* _Directive_
Copy everything from "Most of the candidates have" down to "officers to execute." in the column on the Republican presidential debates below, word for word.

* _Document text_
<<<<
The Republican presidential candidates, their sinews stiffened and their blood summoned up, may rightly dread Wednesday’s version of what are inexplicably called debates. The candidates have some explaining to do, particularly regarding two subjects that deserve more searching examination than is possible in 60-second bursts on a stage cluttered with eight contestants. But perhaps certain candidates can be compelled to expand upon, and improve upon, what they have been saying about foreign policy and about the role of the judiciary in American democracy.

Most of the candidates have disparaged Barack Obama’s decision that all U.S. troops will leave Iraq this year. (Ron Paul considers the withdrawal of U.S. assets insufficiently thorough; but, then, he might favor U.S. withdrawal from territories of the constitutionally dubious Louisiana Purchase.) What is the candidates’ objection to Obama implementing the status-of-forces agreement that his predecessor signed in 2008?

The candidates should answer three questions: How many troops would they leave in Iraq? For how long? And for what purpose? If eight years, 4,485 lives and $800 billion are not enough, how many more of each are they prepared to invest there? And spare us the conventional dodge about “listening to” the “commanders in the field.” Each candidate is aspiring to be commander in chief in a nation in which civilians set policy for officers to execute.

Since most of the candidates seem eager to continue the U.S. presence in Iraq, what other presences do they consider sacrosanct? Twenty-two years after the Berlin Wall crumbled, the United States has 80,000 troops stationed in Europe, 54,000 of them in Germany, a prosperous and remarkably stable country with equally pacific neighbors.
>>>>
* _Dataset entries_
<<<<
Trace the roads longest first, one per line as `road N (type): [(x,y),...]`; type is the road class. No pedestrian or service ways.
>>>>
<<<<
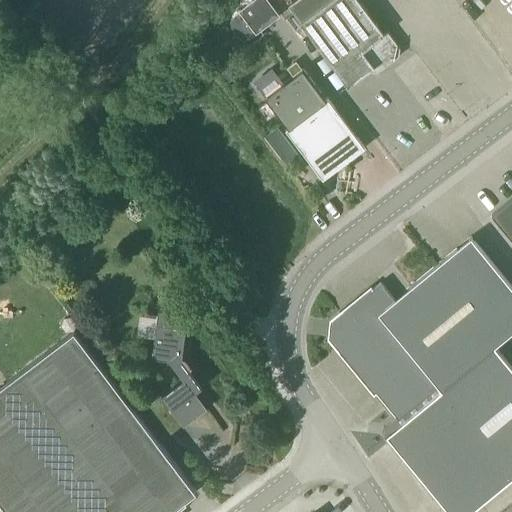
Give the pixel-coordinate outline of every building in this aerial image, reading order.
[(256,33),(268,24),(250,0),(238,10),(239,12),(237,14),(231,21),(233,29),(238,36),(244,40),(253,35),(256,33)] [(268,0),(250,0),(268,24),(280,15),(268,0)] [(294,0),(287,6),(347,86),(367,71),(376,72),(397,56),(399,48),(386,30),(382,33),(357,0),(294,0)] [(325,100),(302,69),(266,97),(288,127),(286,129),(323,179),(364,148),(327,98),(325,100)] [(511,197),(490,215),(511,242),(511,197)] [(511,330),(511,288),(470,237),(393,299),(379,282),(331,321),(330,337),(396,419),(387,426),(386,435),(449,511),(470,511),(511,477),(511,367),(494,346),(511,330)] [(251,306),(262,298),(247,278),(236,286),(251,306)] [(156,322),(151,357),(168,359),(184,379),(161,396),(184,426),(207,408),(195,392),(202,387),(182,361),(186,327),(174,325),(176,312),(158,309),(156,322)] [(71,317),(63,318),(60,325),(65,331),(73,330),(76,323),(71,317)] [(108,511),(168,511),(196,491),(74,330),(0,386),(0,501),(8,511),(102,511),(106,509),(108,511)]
>>>>
<<<<
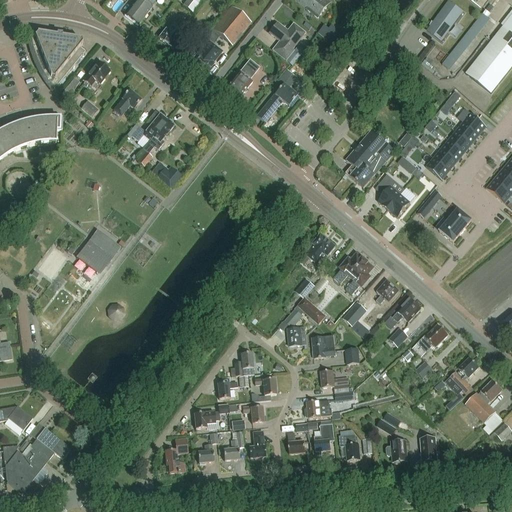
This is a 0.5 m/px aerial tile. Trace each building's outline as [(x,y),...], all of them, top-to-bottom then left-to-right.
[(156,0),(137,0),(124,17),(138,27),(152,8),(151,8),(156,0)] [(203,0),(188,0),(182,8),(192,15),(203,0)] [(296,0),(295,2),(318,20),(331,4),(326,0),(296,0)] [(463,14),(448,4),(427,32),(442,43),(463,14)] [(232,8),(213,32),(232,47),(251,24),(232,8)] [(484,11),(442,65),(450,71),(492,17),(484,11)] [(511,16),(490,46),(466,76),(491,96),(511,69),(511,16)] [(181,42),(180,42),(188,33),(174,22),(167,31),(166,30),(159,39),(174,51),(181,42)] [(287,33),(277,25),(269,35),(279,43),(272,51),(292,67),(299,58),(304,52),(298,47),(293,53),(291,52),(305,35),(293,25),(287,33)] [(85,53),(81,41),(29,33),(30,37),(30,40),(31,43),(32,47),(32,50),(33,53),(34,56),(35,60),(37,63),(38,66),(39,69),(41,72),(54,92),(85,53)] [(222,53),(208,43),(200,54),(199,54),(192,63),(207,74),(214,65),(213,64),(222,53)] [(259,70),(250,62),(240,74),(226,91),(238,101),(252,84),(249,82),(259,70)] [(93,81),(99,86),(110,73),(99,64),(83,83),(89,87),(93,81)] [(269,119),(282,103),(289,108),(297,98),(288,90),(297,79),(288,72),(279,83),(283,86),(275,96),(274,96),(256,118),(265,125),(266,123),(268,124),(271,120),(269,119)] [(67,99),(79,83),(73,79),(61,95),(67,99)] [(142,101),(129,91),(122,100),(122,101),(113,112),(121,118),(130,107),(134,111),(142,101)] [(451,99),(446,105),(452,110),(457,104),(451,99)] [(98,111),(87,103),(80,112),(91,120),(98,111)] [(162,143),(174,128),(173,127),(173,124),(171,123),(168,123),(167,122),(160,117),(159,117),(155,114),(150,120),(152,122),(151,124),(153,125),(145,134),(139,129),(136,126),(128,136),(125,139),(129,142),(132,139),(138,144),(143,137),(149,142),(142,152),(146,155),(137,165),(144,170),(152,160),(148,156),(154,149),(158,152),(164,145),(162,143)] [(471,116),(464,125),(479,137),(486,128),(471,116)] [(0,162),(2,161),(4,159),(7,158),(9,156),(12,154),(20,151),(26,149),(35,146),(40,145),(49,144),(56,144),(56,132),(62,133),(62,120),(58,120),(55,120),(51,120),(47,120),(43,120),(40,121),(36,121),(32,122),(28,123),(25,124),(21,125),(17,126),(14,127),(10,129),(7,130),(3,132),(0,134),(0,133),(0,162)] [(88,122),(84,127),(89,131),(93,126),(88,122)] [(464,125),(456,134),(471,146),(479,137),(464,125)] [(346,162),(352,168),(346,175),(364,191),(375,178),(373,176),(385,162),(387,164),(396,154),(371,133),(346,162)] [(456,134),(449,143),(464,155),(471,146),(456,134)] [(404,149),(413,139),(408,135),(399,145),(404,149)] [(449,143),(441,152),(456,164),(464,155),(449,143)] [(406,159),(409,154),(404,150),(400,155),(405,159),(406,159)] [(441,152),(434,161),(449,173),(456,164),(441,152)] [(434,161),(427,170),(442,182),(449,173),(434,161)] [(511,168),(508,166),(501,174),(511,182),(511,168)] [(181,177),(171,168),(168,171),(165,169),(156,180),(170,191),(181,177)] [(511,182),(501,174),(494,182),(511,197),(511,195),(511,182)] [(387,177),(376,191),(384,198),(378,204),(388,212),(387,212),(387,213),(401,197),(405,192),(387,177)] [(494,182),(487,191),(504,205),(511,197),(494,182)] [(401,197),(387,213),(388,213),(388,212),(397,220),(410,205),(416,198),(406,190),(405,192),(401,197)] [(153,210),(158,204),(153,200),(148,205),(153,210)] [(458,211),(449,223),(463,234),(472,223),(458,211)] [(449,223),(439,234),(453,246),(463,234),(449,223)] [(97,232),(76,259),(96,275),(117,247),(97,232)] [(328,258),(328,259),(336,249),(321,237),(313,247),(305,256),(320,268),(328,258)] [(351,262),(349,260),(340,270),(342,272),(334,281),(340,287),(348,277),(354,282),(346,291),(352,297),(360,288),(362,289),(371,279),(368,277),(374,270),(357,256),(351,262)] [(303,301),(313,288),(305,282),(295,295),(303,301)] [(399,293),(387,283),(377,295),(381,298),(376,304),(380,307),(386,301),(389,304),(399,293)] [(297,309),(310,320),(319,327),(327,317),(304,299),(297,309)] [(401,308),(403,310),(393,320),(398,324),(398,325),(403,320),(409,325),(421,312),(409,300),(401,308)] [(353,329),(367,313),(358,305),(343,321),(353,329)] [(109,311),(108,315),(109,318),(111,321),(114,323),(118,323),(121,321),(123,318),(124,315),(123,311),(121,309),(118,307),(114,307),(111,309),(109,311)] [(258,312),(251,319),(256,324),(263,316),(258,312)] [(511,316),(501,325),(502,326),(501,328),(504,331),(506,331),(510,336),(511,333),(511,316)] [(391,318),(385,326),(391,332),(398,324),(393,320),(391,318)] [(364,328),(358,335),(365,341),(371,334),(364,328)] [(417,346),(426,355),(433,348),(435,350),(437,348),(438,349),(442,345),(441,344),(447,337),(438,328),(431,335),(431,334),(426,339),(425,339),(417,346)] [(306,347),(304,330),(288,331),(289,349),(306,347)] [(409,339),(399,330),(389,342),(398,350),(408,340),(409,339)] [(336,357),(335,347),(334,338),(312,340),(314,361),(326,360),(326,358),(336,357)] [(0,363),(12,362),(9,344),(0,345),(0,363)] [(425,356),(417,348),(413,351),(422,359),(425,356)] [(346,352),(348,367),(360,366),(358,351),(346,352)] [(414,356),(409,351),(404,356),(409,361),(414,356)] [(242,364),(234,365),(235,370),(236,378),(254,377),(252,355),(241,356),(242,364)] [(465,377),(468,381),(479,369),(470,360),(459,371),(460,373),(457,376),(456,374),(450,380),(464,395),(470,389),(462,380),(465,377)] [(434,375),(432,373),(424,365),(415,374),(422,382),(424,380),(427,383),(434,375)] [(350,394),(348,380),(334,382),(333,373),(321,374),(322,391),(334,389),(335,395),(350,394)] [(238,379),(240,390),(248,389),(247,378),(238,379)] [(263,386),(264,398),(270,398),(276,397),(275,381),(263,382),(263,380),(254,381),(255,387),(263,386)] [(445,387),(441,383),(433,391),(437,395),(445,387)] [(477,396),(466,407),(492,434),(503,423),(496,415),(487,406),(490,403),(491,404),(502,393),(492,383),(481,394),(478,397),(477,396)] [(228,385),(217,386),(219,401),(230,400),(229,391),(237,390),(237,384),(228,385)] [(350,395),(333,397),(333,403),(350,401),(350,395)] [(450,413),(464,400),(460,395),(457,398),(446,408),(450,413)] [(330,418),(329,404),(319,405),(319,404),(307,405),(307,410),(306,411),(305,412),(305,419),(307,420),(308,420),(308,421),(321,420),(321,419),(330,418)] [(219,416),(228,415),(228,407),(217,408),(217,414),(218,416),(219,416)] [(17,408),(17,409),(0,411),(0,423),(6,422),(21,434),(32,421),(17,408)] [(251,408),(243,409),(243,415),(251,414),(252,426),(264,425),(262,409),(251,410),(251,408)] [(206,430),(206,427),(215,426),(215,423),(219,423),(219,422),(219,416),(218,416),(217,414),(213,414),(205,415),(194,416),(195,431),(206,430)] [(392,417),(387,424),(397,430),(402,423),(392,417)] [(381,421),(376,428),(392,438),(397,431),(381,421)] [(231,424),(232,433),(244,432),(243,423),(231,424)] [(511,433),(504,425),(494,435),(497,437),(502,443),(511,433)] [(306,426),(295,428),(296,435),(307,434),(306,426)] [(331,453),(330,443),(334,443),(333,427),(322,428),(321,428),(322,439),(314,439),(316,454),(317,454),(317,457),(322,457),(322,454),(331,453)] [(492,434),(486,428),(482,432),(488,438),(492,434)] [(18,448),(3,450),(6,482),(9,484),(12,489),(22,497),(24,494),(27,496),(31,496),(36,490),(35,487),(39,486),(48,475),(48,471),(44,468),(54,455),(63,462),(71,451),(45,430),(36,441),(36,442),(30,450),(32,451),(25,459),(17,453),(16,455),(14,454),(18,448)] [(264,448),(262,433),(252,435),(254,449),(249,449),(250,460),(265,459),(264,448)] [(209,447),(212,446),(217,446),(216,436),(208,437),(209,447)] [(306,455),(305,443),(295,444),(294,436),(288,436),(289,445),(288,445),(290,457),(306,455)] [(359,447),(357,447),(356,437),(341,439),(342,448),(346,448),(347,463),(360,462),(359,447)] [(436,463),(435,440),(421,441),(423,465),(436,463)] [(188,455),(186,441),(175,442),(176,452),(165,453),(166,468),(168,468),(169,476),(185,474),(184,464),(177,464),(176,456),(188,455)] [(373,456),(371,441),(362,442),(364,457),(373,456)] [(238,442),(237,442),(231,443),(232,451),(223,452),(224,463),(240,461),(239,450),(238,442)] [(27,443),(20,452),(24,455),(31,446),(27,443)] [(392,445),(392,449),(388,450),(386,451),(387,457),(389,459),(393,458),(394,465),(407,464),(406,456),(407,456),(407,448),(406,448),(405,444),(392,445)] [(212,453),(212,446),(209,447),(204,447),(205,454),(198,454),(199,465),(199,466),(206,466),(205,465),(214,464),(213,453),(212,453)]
>>>>
* _The reply_
Most of the candidates have disparaged Barack Obama’s decision that all U.S. troops will leave Iraq this year. (Ron Paul considers the withdrawal of U.S. assets insufficiently thorough; but, then, he might favor U.S. withdrawal from territories of the constitutionally dubious Louisiana Purchase.) What is the candidates’ objection to Obama implementing the status-of-forces agreement that his predecessor signed in 2008?

The candidates should answer three questions: How many troops would they leave in Iraq? For how long? And for what purpose? If eight years, 4,485 lives and $800 billion are not enough, how many more of each are they prepared to invest there? And spare us the conventional dodge about “listening to” the “commanders in the field.” Each candidate is aspiring to be commander in chief in a nation in which civilians set policy for officers to execute.